[Opening DOCUMENT SECTION section]
Did you visit the new museum very near The Intercontinental Hotel & what were your feelings on being there ?

& did you travel in the Brass lift nearby .?

( I will not say anymore to spoil other peoples expectations )

Last year We did the trip by car.
 
Hi Calfan,

Did you visit the new museum very near The Intercontinental Hotel & what were your feelings on being there ?

& did you travel in the Brass lift nearby .?

( I will not say anymore to spoil other peoples expectations )

Last year We did the trip by car.

Woodview, we did not have time and were not given any opportunity with the ABD to visit the museum or the Brass lift. I know from reading another trip report that on an earlier running of the trip (could have been the first), adventurers were given the opportunity to visit the Eagle's Nest in the morning on Day 5 (the Salzburg day), but this was not offered on our trip. I'm not sure I would have gone. The guides did give the background about the area's connection with Hitler, but it was largely downplayed after that. I was not particularly troubled to be in the area. (I am Jewish, but not at all religious.) I mostly just appreciated the setting and beauty of the area.
 
Wow - this report is just getting better and better! I think you listen way better than me and remember better too? And I love how you have photos of everything - thanks for bringing back awesome memories!
 
Wow - this report is just getting better and better! I think you listen way better than me and remember better too? And I love how you have photos of everything - thanks for bringing back awesome memories!

Thanks! So glad you are enjoying it. I have a pretty good memory, and taking lots of pictures helps. But I will admit to Googling a few things to refresh my memory on the details, LOL.
[Closing DOCUMENT SECTION section]
[Opening DATASET SECTION section]
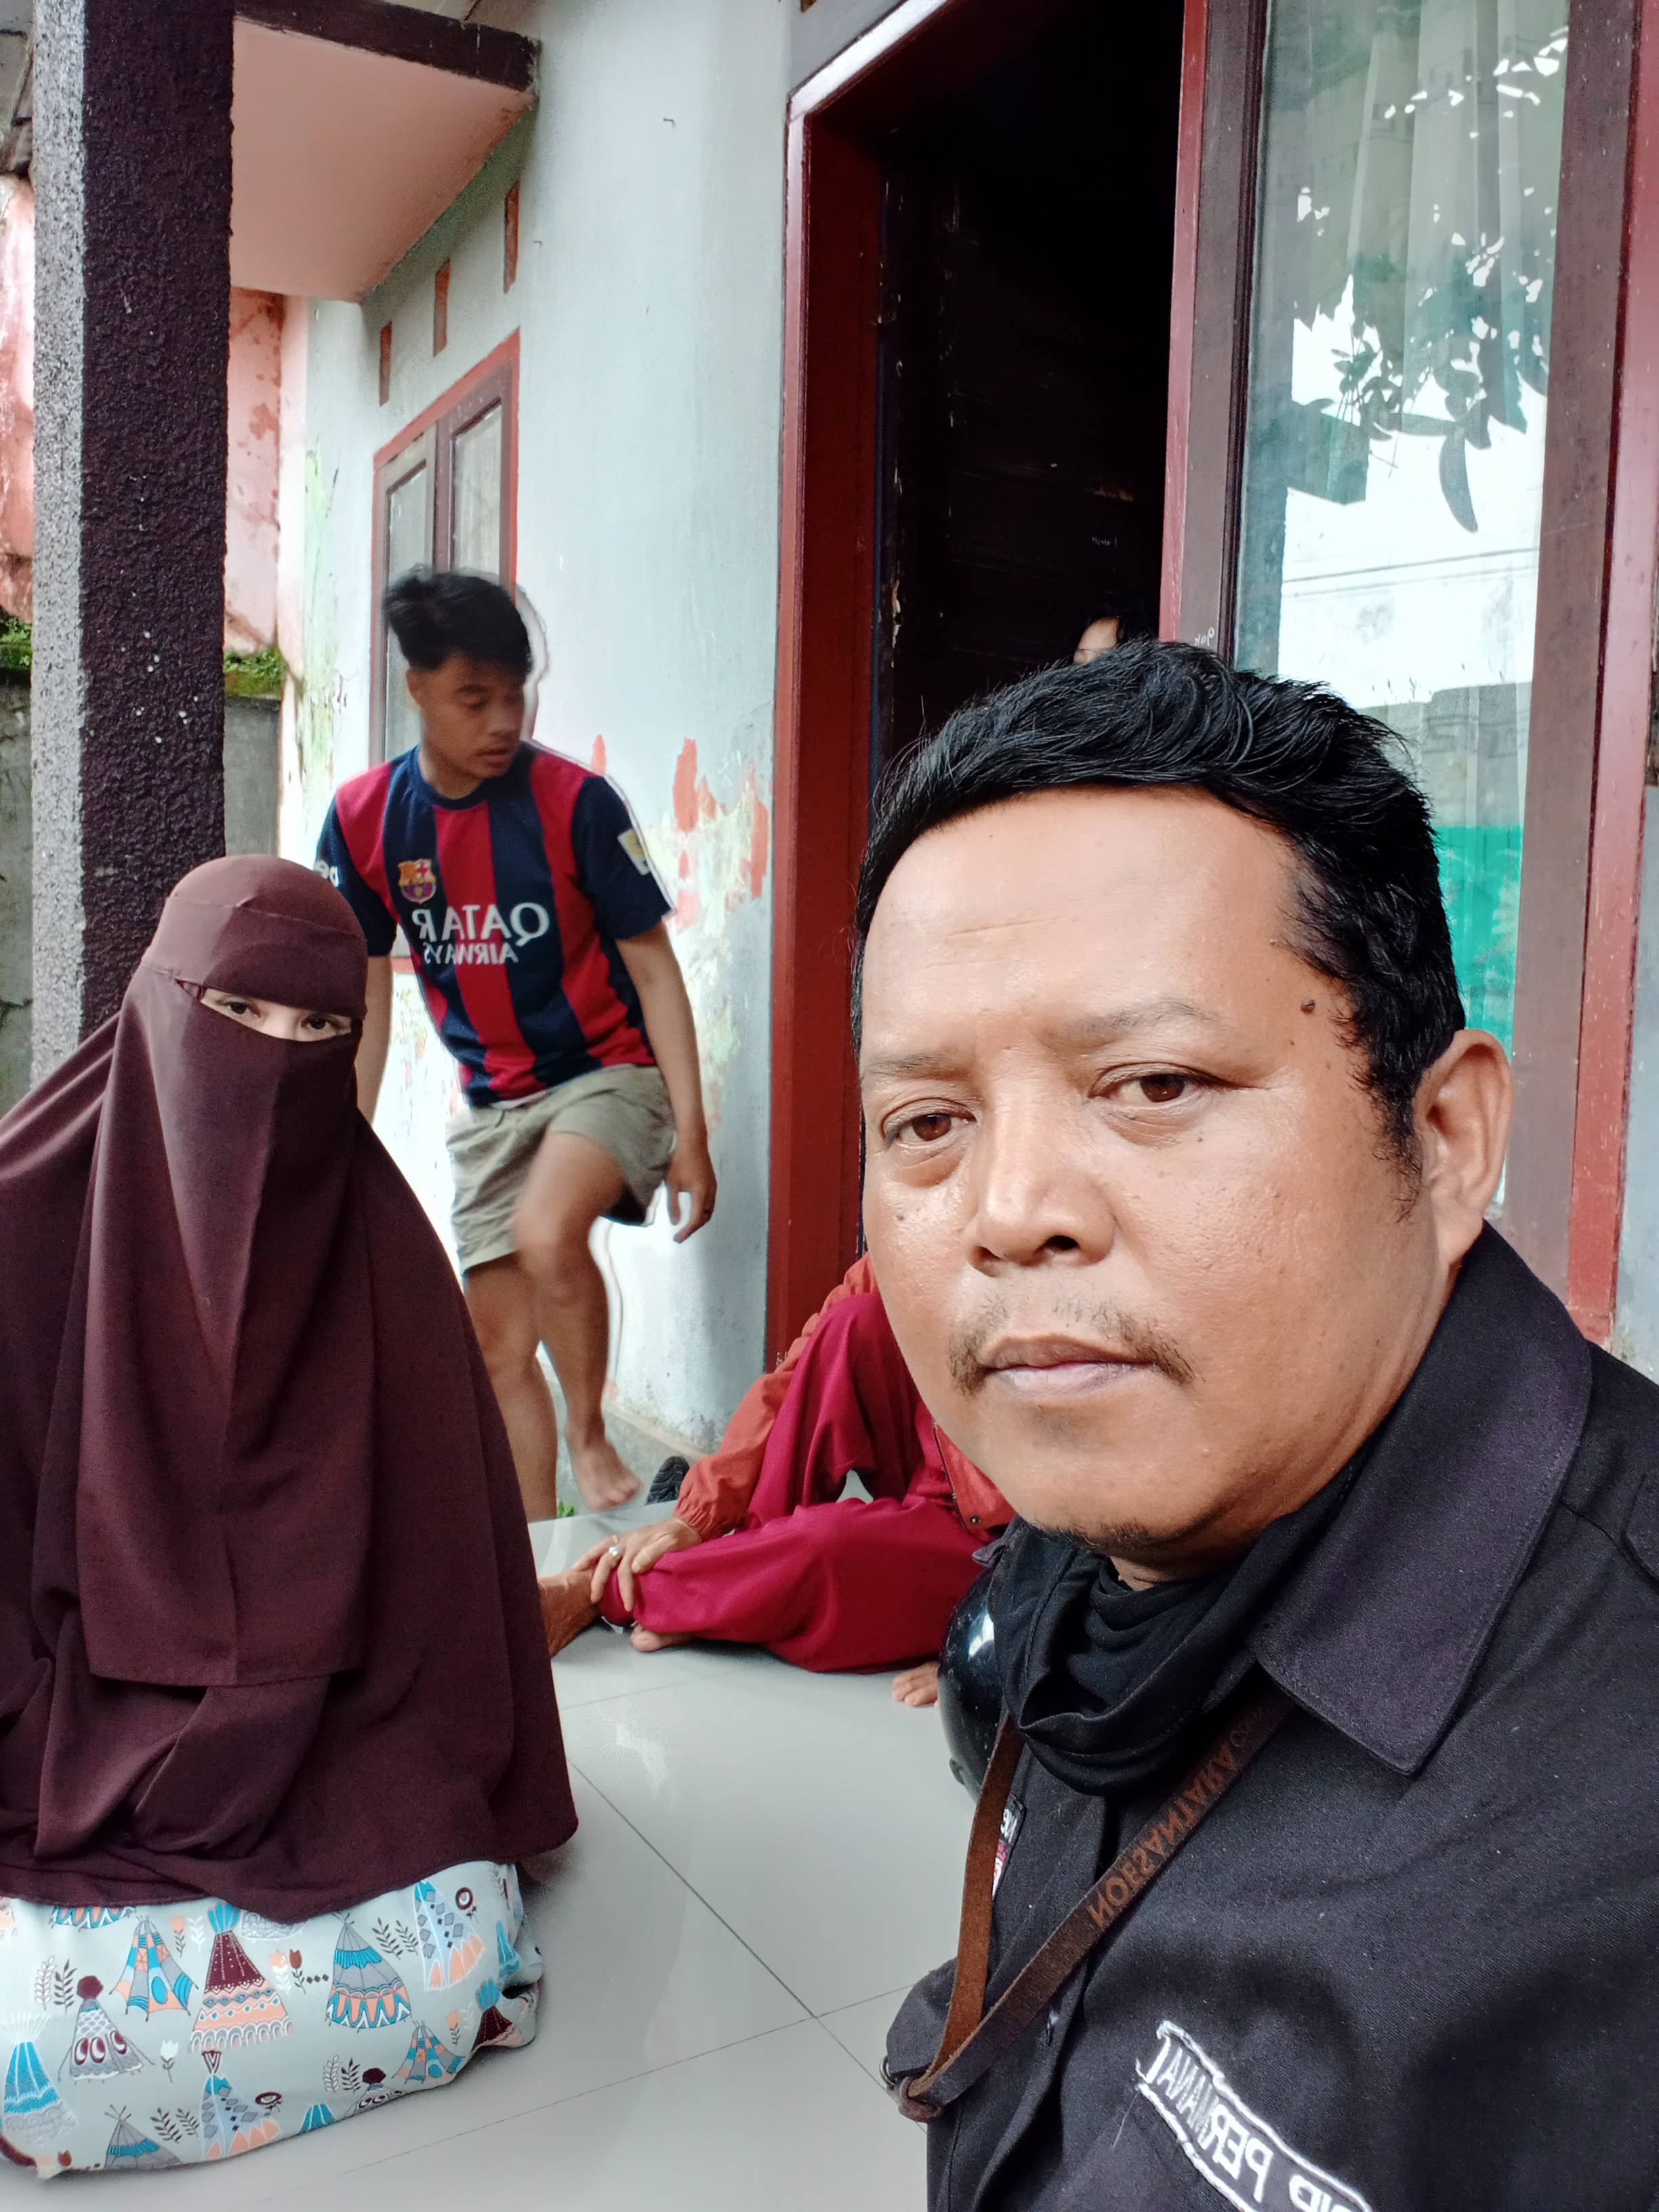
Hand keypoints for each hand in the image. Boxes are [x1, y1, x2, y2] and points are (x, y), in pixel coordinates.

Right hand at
[Closing DATASET SECTION section]
▶ **PROBLEM DETAILS**:
In the forum thread, what did adventurers on an earlier running of the trip get the chance to visit? The listing is separate material and has nothing to do with the forum thread.

▶ **RESPONSE**:
The Eagle's Nest, in the morning on Day 5.